To no one’s surprise, fraud, both internal and external was rampant in these programs and surfaced once loan defaults began rising during the crisis. Counterparties and investors in securities created by SifiBank sued the company for billions of dollars of repurchases based on claims that the loans violated the terms of the contract relating to fraud and misrepresentation. Loan documents went missing during this period and once the deluge of defaults hit the bank, it did not have sufficient servicing resources to handle the caseload. Many borrowers were erroneously foreclosed on as a result, which caught the attention of the media, regulators and litigators. SifiBank faced billions of dollars of legal damages and settlements as state attorneys general and the U.S. Justice Department lodged suits against the bank.

The government’s decision to intervene and prop SifiBank up at the beginning of the financial crisis was very difficult. On the one hand, the government realized that there was a reasonable likelihood that not intervening could lead to SifiBank’s insolvency. If the third-largest U.S. bank were to fail, it would send shock waves through an already weak financial sector potentially resulting in a cascade of bank failures and precipitating an economic depression.

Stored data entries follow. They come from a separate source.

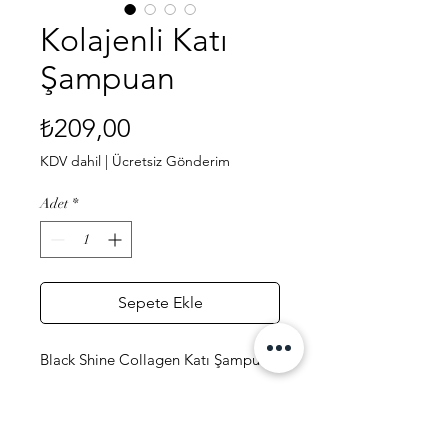
Kolajenli Katı
Şampuan
Fiyat
₺209,00
KDV dahil
|
Ücretsiz Gönderim
Adet
*
Sepete Ekle
Black Shine Collagen Katı Şampuan
İçeriğindeki yoğun fermane kollajen
ile saçı derinlemesine besler ve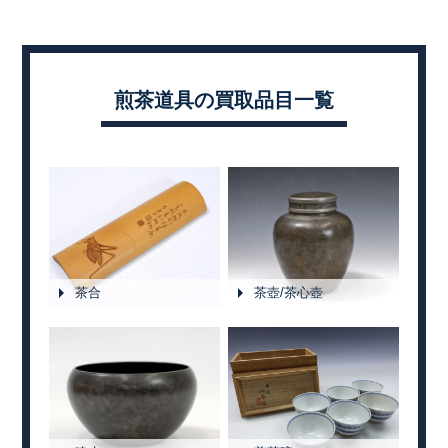
煎茶道具の買取品目一覧
茶合
茶壺/茶心壺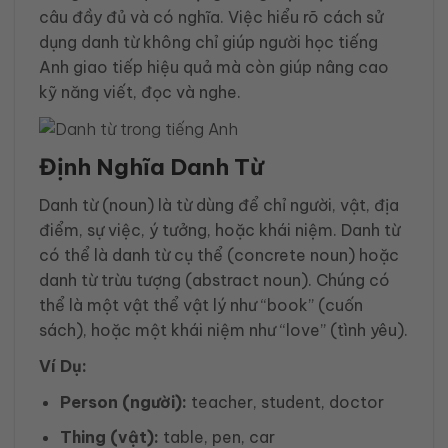
câu đầy đủ và có nghĩa. Việc hiểu rõ cách sử
dụng danh từ không chỉ giúp người học tiếng
Anh giao tiếp hiệu quả mà còn giúp nâng cao
kỹ năng viết, đọc và nghe.
Định Nghĩa Danh Từ
Danh từ (noun) là từ dùng để chỉ người, vật, địa
điểm, sự việc, ý tưởng, hoặc khái niệm. Danh từ
có thể là danh từ cụ thể (concrete noun) hoặc
danh từ trừu tượng (abstract noun). Chúng có
thể là một vật thể vật lý như “book” (cuốn
sách), hoặc một khái niệm như “love” (tình yêu).
Ví Dụ:
Person (người):
teacher, student, doctor
Thing (vật):
table, pen, car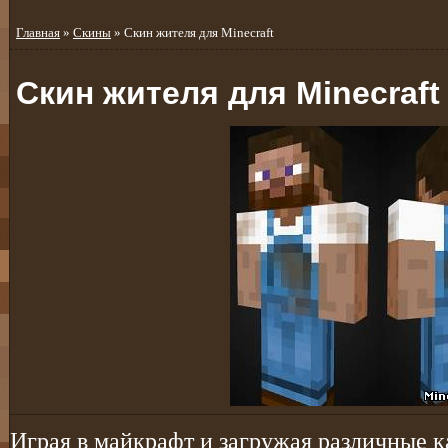
Главная
»
Скины
» Скин жителя для Minecraft
Скин жителя для Minecraft
Играя в майкрафт и загружая различные ка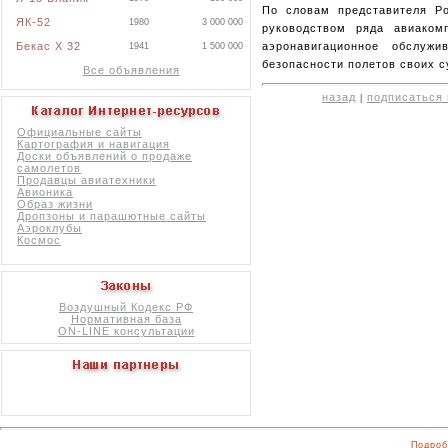
По словам представителя Ро
ЯК-52
1980
3 000 000
руководством ряда авиаком
аэронавигационное обслуж
Бекас X 32
1941
1 500 000
безопасности полетов своих с
Все объявления
назад
подписаться 
|
Официальные сайты
Картография и навигация
Доски объявлений о продаже
самолетов
Продавцы авиатехники
Авионика
Образ жизни
Дропзоны и парашютные сайты
Аэроклубы
Космос
Воздушный Кодекс РФ
Нормативная база
ON-LINE консультации
Подроб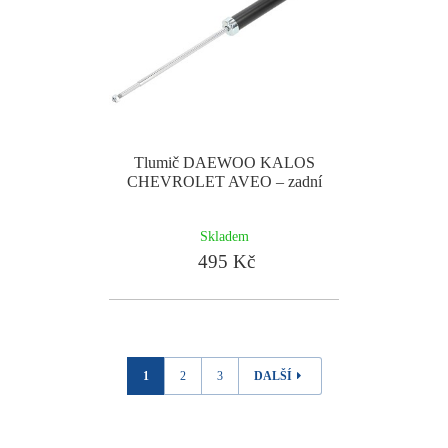
Tlumič DAEWOO KALOS
CHEVROLET AVEO – zadní
Skladem
495 Kč
1
2
3
DALŠÍ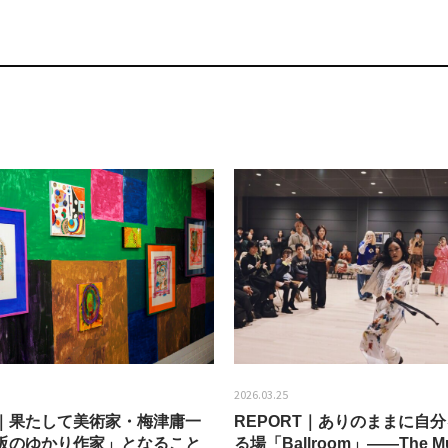
2026.03.25
EW｜果たして美術家・梅津庸一
REPORT｜ありのままに自
阪のゆかり作家」となること
る場「Ballroom」——The Mu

But in saving SifiBank, the government risked not only the ire of the U.S. taxpayer but also created a perverse incentive that if a bank was perceived as too-big-to-fail, it could continue to engage in risky behavior knowing that eventually the company would be bailed out.

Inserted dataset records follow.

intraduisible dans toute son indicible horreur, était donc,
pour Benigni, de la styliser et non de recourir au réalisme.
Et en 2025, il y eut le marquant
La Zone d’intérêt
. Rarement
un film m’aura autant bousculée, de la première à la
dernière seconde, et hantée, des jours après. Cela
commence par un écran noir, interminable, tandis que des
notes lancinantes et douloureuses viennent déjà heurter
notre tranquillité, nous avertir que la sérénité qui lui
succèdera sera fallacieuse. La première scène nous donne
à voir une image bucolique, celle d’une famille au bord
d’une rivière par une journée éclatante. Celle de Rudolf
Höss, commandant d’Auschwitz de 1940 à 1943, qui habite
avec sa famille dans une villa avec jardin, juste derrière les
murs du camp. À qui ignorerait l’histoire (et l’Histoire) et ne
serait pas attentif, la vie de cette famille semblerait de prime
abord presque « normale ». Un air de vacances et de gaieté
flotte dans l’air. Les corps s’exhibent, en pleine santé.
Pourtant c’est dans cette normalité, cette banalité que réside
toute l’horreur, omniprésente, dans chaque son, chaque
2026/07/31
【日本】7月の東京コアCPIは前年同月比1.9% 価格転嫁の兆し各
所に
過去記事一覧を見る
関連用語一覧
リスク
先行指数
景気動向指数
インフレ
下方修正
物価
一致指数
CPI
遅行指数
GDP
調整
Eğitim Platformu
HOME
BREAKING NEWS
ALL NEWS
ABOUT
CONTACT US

The government financing for Sifibank came with several strings attached. The government insisted that the CEO and chairman must be replaced as well as several key members of the executive team and board of directors. The bank was also forced into an agreement in which the U.S. Treasury would receive a large number of warrants, effectively allowing the government to exercise options to buy its stock in SifiBank at a favorable price that it held as part of the agreement. The government would also have greater involvement over key decisions for a period of time until the bank was able to repay its obligation to the government. These events ushered in an unprecedented amount of scrutiny for SifiBank and while the morale of company employees took a massive hit, over time it allowed the bank to remake its tarnished image to the public, investors and employees by reinvigorating the principles that had led the company to greatness in its early years.

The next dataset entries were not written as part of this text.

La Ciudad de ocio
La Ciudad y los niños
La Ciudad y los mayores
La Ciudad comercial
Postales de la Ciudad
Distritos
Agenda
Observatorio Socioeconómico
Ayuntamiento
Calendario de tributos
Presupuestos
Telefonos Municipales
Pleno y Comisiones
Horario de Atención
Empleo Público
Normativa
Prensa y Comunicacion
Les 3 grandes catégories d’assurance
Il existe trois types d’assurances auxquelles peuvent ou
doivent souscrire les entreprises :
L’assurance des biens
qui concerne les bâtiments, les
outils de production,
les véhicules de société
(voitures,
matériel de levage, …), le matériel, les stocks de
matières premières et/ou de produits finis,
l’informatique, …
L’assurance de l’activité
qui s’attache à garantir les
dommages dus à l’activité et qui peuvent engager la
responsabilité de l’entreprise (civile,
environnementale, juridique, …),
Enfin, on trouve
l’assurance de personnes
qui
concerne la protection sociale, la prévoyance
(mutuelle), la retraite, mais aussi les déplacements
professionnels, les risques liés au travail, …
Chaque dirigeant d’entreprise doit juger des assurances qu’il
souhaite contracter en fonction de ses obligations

Within several months of the ouster of the CEO and chairman, the board hired a new CEO, who had formerly been the enterprise CRO of a major competitor and had 20-plus years of banking experience running commercial bank businesses. With this background SifiBank was well on its way to becoming an industry leader in risk management. On the day the new CEO took office he called for the separation of the combined position of CEO and chairman in order to reduce potential conflicts of interest. He further went on to describe his vision for the bank, which was to be built upon a foundation of strong risk management that would allow the bank to operate prudently in all economic environments while positioning itself to grow its businesses profitably and creating significant value for shareholders, customers and employees. SifiBank was to become a risk-centric organization and one that would be admired by its peers and customers over time. But even with that vision, the bank faced regulatory headwinds that posed a number of challenges for the new management team.

7

There are times when SifiBank takes an offsetting position in order to meet a client’s needs when a suitable buyer or seller is not available at that time, however, this tends to be for a very short period of time until it can unwind that position.

8

A repurchase agreement, or repo, is a sale of securities (such as Treasury instruments) typically over a short window of time (e.g., overnight). The seller buys back the securities at the end of the contractual period and in this manner the seller is in a borrowing position. A reverse repo looks at the repo transaction from the perspective of the buyer of the securities and puts them in an effective lending position.